August 23, 2004
Vanity
“Vanity” seemed such a strange name for a table when, as a child, I first saw one at my paternal grandmother’s house. It was small and lace-trimmed, with the faint aroma of talcum dust. As I would learn later, not only did the word tell of such a table, but of a “compact,” a small case or handbag for holding toilet articles also called an “etui” (fortunately for crossword puzzlers).
On my grandmother’s vanity was a tantalizing picture of a woman seated at a similar table gazing at herself in a small mirror. In her reflection, she saw there a human skull, strangely configured from her own presence and immediate surroundings. The sight chilled me in utter fascination.
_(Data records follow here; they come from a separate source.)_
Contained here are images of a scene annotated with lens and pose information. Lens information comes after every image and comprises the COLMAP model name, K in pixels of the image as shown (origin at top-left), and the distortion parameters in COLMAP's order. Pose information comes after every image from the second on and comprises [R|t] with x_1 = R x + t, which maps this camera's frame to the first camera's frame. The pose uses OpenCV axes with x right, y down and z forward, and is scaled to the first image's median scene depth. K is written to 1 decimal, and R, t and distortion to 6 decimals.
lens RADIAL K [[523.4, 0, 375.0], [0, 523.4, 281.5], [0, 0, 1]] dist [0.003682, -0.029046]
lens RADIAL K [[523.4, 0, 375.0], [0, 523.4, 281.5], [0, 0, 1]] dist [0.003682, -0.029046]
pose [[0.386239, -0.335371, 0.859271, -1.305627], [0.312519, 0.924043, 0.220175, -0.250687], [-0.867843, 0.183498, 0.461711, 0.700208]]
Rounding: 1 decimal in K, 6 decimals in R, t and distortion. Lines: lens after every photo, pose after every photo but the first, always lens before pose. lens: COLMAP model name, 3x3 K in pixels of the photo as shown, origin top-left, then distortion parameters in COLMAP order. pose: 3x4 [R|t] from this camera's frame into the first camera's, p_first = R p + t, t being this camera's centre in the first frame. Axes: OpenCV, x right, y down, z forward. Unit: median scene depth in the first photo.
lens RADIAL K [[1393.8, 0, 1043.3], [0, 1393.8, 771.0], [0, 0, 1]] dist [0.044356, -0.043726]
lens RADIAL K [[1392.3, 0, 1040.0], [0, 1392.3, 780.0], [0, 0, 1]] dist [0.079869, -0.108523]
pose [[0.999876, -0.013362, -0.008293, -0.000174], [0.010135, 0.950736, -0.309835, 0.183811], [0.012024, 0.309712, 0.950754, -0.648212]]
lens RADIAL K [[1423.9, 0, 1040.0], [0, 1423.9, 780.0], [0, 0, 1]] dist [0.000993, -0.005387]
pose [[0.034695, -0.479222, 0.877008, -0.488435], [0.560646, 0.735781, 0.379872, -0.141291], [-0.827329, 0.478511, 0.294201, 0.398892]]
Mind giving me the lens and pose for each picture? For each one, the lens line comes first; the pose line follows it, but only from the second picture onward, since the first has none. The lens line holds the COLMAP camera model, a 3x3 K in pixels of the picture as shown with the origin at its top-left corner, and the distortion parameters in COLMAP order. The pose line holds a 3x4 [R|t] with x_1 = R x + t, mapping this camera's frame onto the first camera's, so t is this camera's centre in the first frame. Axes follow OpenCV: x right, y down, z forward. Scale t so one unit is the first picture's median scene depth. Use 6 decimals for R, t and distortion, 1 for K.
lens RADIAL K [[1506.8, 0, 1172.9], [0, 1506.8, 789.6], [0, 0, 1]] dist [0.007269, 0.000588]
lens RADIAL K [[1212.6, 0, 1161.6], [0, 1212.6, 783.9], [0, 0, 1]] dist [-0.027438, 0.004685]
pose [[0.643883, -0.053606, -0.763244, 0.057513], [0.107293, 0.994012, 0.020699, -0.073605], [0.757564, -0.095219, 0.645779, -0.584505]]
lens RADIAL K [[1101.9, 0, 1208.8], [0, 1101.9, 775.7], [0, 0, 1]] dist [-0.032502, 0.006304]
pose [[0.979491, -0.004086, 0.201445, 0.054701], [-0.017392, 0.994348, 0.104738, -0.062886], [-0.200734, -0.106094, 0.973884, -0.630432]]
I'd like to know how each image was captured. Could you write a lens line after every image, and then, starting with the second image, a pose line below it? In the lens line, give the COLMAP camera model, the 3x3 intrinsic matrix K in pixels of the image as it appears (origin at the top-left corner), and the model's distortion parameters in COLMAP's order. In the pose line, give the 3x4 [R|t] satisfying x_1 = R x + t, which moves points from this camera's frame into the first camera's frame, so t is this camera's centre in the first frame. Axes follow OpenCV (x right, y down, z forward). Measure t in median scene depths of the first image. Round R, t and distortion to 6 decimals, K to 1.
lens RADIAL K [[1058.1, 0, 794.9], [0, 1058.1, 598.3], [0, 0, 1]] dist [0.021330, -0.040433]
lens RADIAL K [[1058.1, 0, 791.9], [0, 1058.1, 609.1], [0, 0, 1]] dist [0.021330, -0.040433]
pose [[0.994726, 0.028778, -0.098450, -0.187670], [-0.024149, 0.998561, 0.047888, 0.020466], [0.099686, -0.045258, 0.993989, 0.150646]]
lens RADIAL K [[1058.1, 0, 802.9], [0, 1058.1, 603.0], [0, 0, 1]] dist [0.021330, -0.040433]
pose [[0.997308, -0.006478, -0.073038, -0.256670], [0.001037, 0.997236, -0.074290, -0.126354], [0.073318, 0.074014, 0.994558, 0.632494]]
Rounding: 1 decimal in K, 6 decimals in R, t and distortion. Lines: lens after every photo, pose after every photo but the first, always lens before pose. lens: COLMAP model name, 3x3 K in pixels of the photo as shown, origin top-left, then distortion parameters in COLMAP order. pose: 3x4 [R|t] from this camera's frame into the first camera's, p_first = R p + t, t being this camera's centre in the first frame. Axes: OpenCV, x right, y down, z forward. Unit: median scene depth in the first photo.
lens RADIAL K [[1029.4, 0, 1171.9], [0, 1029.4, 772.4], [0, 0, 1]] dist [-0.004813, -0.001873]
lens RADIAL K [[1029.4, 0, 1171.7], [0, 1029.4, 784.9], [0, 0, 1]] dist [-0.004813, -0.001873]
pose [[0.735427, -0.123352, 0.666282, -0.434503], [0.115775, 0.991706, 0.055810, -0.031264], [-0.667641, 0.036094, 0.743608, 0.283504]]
I didn’t know then about narcissism, didn’t even know the word, but now I wonder if perhaps my grandmother may have kept that picture there as a kind of necessary warning provided by her own Baptist conscience.
At memory moments like this, there comes to me “out of nowhere,” as it were, that if not for the facility and ubiquity of the cyber world, I’d remain an altogether unpublished writer. It’s also a fact that were it not for those of you out there who let me know from time to time, I’d not only be unpublished, but also unread. I’m reminded again now why this whole procedure of short and more or less daily essays (”blog” is so ugly and nauseous a word) is sometimes quite rightly called the “Vanity Press.”